Data section start

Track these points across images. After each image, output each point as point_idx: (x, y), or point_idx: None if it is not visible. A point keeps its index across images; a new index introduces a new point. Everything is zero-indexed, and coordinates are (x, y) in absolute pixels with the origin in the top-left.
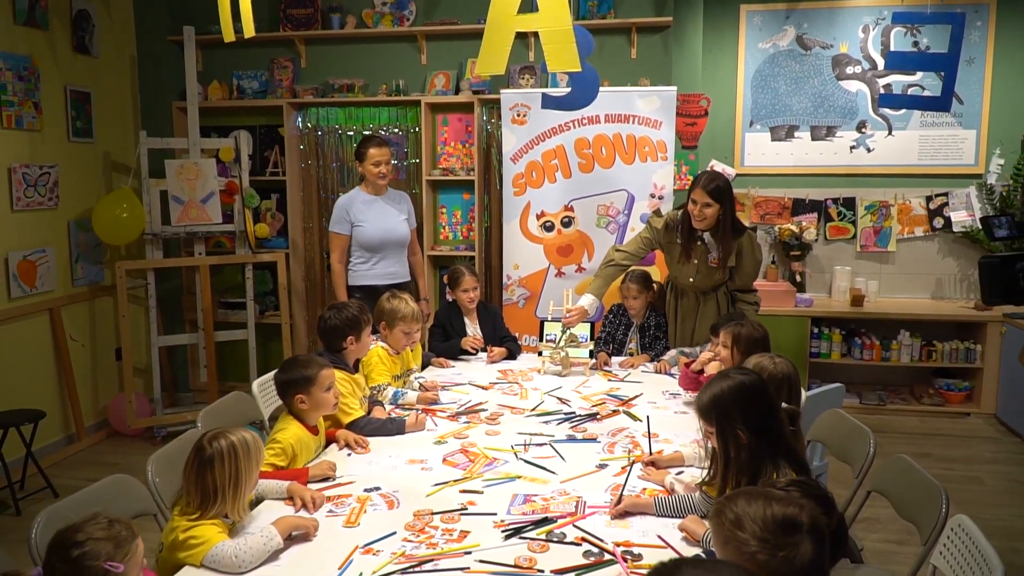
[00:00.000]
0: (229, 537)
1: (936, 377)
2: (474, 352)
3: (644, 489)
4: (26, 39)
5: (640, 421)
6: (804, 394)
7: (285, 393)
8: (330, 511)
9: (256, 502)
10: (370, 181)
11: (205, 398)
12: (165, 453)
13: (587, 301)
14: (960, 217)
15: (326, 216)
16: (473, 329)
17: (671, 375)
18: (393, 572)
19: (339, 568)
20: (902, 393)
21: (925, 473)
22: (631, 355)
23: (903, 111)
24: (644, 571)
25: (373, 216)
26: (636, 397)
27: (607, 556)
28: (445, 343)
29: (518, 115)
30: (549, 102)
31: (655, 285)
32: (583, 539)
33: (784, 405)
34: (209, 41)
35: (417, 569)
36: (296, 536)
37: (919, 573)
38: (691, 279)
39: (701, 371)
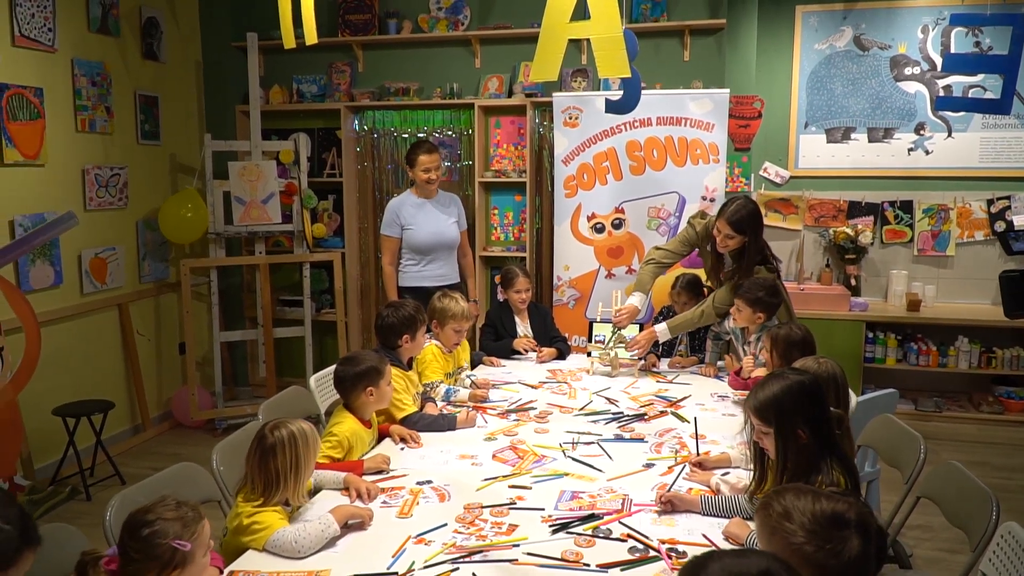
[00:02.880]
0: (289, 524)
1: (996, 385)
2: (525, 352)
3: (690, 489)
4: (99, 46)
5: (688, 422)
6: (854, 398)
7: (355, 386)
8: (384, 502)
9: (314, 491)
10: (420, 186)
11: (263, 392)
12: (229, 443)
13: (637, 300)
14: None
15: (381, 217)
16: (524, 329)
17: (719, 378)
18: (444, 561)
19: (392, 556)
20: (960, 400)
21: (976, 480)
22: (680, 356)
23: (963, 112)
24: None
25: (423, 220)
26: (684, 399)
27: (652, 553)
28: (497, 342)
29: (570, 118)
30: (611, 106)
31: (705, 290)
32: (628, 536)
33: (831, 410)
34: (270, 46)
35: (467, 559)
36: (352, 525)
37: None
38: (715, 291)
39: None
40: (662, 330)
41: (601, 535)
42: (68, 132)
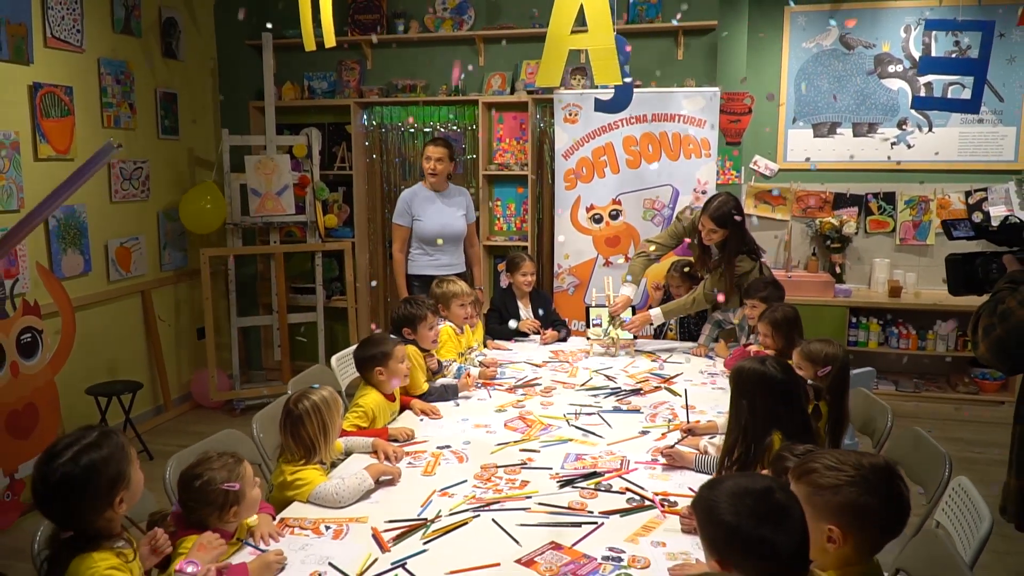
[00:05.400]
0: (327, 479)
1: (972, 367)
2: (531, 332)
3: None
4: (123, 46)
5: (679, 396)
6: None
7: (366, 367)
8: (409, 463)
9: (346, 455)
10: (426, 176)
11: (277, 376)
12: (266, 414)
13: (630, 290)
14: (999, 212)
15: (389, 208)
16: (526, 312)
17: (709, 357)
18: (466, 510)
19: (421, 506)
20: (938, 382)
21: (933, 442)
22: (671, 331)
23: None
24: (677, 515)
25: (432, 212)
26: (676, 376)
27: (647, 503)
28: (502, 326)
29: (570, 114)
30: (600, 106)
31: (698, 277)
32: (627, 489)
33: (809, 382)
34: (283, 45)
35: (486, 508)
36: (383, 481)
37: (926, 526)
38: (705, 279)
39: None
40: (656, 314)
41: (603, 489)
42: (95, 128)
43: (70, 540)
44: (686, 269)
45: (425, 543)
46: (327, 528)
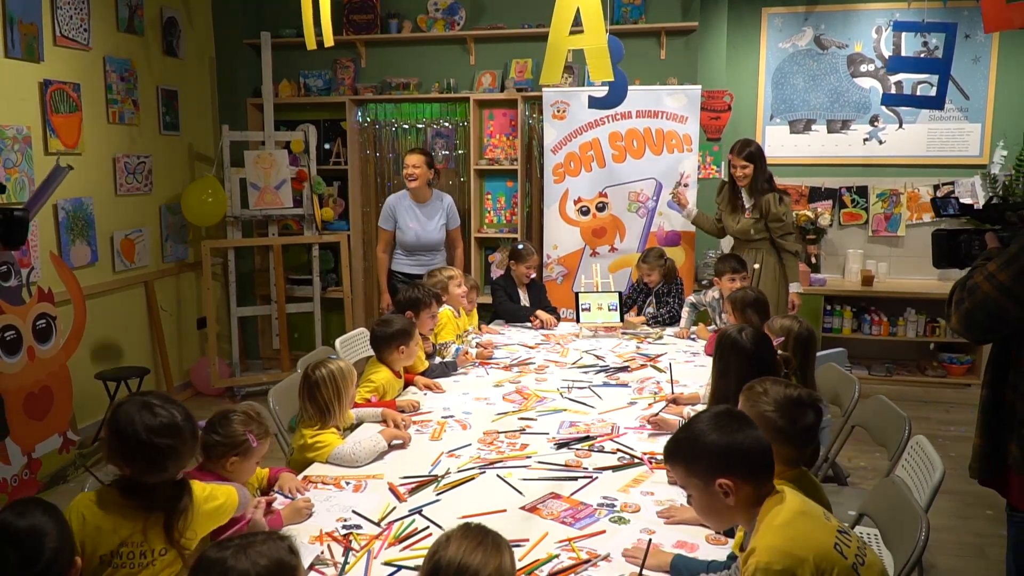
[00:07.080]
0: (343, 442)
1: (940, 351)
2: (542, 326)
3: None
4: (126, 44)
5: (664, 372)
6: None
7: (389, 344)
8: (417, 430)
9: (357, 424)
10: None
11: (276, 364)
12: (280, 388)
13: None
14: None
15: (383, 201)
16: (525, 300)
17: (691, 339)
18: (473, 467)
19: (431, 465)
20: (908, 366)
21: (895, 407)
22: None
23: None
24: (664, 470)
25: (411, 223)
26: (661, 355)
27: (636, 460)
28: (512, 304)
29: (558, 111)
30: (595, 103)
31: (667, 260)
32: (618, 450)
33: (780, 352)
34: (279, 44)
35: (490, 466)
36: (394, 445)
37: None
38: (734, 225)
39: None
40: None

Data section end

Problem requirements:
Because the pictures are not wanted, retype only the text of every record, exactly as given.

Answer for the task:
Track these points across images. After each image, output each point as point_idx: (x, y), or point_idx: None if it is not visible. A point keeps its index across images; a new index introduces a new point. Everything is zero-indexed, and coordinates are (x, y) in absolute pixels with the origin in the top-left.
[00:00.000]
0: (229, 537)
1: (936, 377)
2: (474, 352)
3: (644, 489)
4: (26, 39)
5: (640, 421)
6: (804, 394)
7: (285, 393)
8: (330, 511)
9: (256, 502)
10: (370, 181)
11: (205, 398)
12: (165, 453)
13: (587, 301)
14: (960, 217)
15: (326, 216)
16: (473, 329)
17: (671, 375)
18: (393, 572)
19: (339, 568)
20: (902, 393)
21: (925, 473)
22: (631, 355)
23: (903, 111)
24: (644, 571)
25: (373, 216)
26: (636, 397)
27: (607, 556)
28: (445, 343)
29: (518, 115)
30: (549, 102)
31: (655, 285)
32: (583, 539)
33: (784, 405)
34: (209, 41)
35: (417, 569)
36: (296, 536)
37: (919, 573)
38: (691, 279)
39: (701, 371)
[00:02.880]
0: (289, 524)
1: (996, 385)
2: (525, 352)
3: (690, 489)
4: (99, 46)
5: (688, 422)
6: (854, 398)
7: (355, 386)
8: (384, 502)
9: (314, 491)
10: (420, 186)
11: (263, 392)
12: (229, 443)
13: (637, 300)
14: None
15: (381, 217)
16: (524, 329)
17: (719, 378)
18: (444, 561)
19: (392, 556)
20: (960, 400)
21: (976, 480)
22: (680, 356)
23: (963, 112)
24: None
25: (423, 220)
26: (684, 399)
27: (652, 553)
28: (497, 342)
29: (570, 118)
30: (611, 106)
31: (705, 290)
32: (628, 536)
33: (831, 410)
34: (270, 46)
35: (467, 559)
36: (352, 525)
37: None
38: (715, 291)
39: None
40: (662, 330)
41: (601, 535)
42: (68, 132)
[00:05.400]
0: (327, 479)
1: (972, 367)
2: (531, 332)
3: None
4: (123, 46)
5: (679, 396)
6: None
7: (366, 367)
8: (409, 463)
9: (346, 455)
10: (426, 176)
11: (277, 376)
12: (266, 414)
13: (630, 290)
14: (999, 212)
15: (389, 208)
16: (526, 312)
17: (709, 357)
18: (466, 510)
19: (421, 506)
20: (938, 382)
21: (933, 442)
22: (671, 331)
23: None
24: (677, 515)
25: (432, 212)
26: (676, 376)
27: (647, 503)
28: (502, 326)
29: (570, 114)
30: (600, 106)
31: (698, 277)
32: (627, 489)
33: (809, 382)
34: (283, 45)
35: (486, 508)
36: (383, 481)
37: (926, 526)
38: (705, 279)
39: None
40: (656, 314)
41: (603, 489)
42: (95, 128)
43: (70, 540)
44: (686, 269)
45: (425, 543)
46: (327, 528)
[00:07.080]
0: (343, 442)
1: (940, 351)
2: (542, 326)
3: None
4: (126, 44)
5: (664, 372)
6: None
7: (389, 344)
8: (417, 430)
9: (357, 424)
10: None
11: (276, 364)
12: (280, 388)
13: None
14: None
15: (383, 201)
16: (525, 300)
17: (691, 339)
18: (473, 467)
19: (431, 465)
20: (908, 366)
21: (895, 407)
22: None
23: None
24: (664, 470)
25: (411, 223)
26: (661, 355)
27: (636, 460)
28: (512, 304)
29: (558, 111)
30: (595, 103)
31: (667, 260)
32: (618, 450)
33: (780, 352)
34: (279, 44)
35: (490, 466)
36: (394, 445)
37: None
38: (734, 225)
39: None
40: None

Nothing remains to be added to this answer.